Dalam perspektif hukum, gagasan Restorative Justice layak diakomodir dalam RUU KUHP, yaitu diperkenalkannya sebagai sistem pidana alternatif berupa hukuman kerja sosial dan hukuman pengawasan. Dengan model restoratif, pelaku tidak perlu masuk penjara kalau kepentingan dan kerugian korban sudah direstorasi. Korban dan masyarakat pun sudah memaafkan, sementara pelaku sudah menyatakan penyesalannya.
Sebagai orang politik dan hukum, kami dari keluarga besar Partai Negeri Daulat Indonesia (PANDAI) menilai, restorative justice merupakan kerangka solusi yang langsung berpengaruh pada sentuhan sosial.
Tatanan sosial seperti dilepaskan dari bayang-bayang cengkeraman hukum. Hanya karena keseleo lidah atau perbuatan yang tak disengaja dan hanya seputar perasaan yang tersinggung, ia harus membayangkan masa hukuman kisaran empat tahun penjara dan atau denda Rp 750 juta.
Jika pilihannya denda dan itu terjadi pada kaum the have, tentu tak menjadi masalah. Bagaimana dengan kalangan dluafa (fakir-miskin)? Karena itu, tidaklah berlebihan jika PANDAI dan bahkan masyarakat lain menilai bahwa mengedepankan pendekatan restorative justice sungguh mencerminkan potret kematangan jiwa kemanusiaan seorang Kapolri baru.
Rasa kemanusiaan menjadi pertimbangan utama. Baginya, sangat menghendaki agar kehidupan masyarakat Indonesia jauh lebih nyaman, damai, tanpa pandang kelas, tanpa melihat perbdaan keyakinan.
Hukum memang harus ditegakkan untuk semua, tidak tajam ke bawah dan tumpul ke atas. Tapi, semua penegakan itu berlandaskan rasa keadilan dan mampu menyuguhkan kedamaian dan kenyamanan bagi semua. Di sinilah konsep pendamaian mencari rumusan yang harus dicari dan ditegakkan. Sekali lagi untuk rasa kemanusiaan yang berarti.

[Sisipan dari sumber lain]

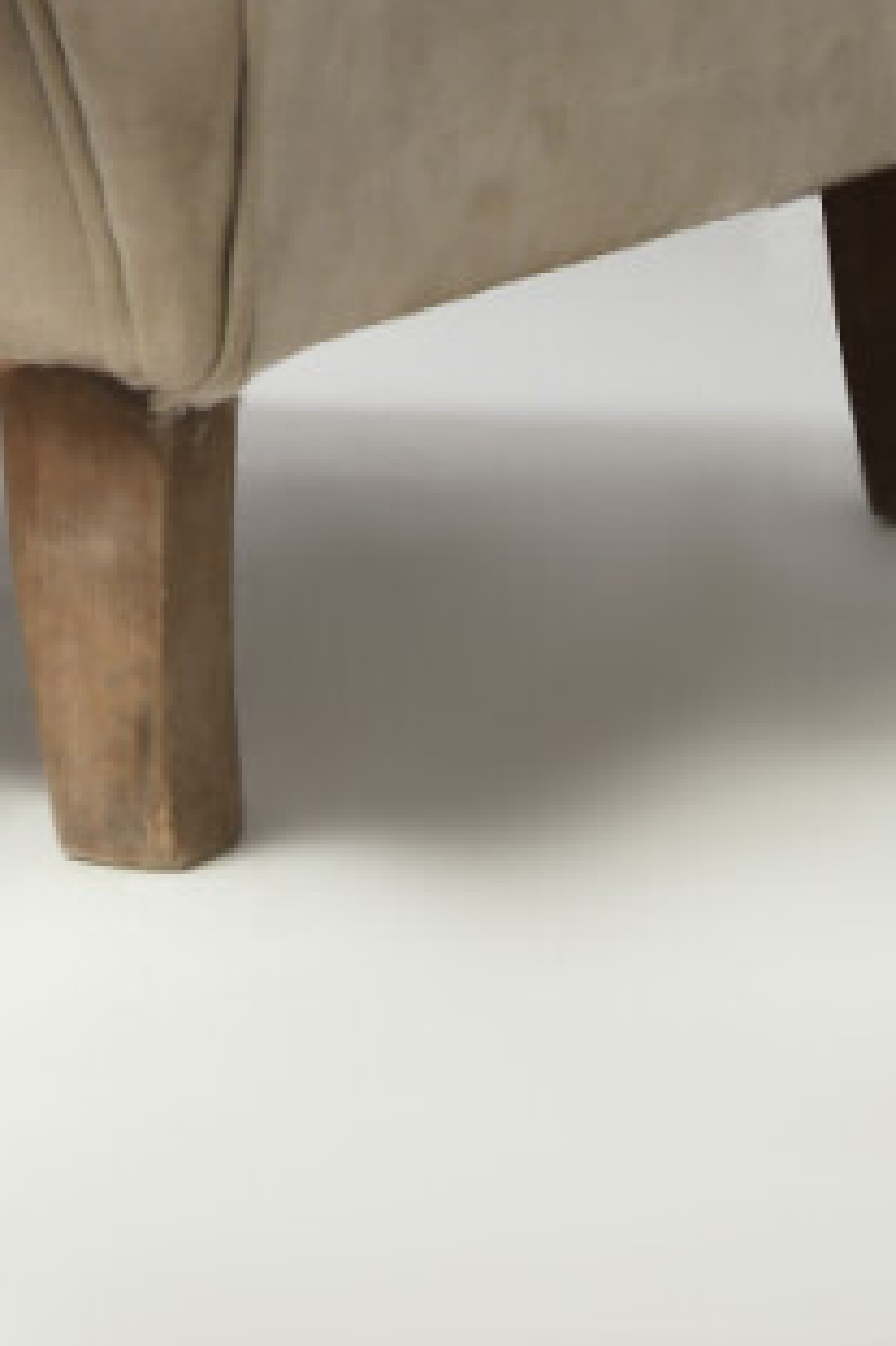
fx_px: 5195
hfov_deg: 9.6
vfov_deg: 13.1
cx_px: -372
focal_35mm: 139
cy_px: -1216
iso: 400
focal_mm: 36
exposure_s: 1/125
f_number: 5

Perlu kita catat, cara pandang dan langkah hukum yang diprakarsai Kapolri Listyo Sigit Prabowo perlu proses untuk mengefektifkannya. Di satu sisi, elemen masyarakat juga perlu menyadari paradigma baru penegakan hukum untuk perkara pidana ringan itu.
Di sisi lain – dan hal ini yang jauh lebih krusial – bahwa kepolisian dari level terendah, katakanlah kepolisian tingkat sektor – sudah harus memberikan edukasi. Ketika terjadi pengaduan, di sanalah insan Bhayangkara harus memberikan peranan konstruktifnya: menjadi juru pendamai.
The last but not least, peranan juru damai di tengah ketegangan antara korban dan pelaku, akan menjadi hadiah sosial yang luar biasa. Sang pelaku yang sedang terpojok posisinya akan ucapkan ribuan terima kasih karena terlepas dari bayang-bayang pemenjaraan. Dan hal ini akan menjadi tonggak pembalajaran untuk memperbaiki diri, sekaligus kemauan merehabilitasi hubungan sosialnya.
Upaya pemaksaan diri bagi sang pelaku, sangat memungkinkan akan mampu melulihkan hati korban. Memaafkan memang tidak mudah. Tapi, ketika sampai terjadi terjadi proses dan akhirnya dimaaafkan, di sanalah akan terjadi kimia sosial yang mengharukan. Akhirnya, bukan hanya berdamai, tapi mau bersatu. Inilah kualitas kebersatuan yang sungguh bermakna bagi kehidupan bermasyarakat, berbangsa dan bernegara.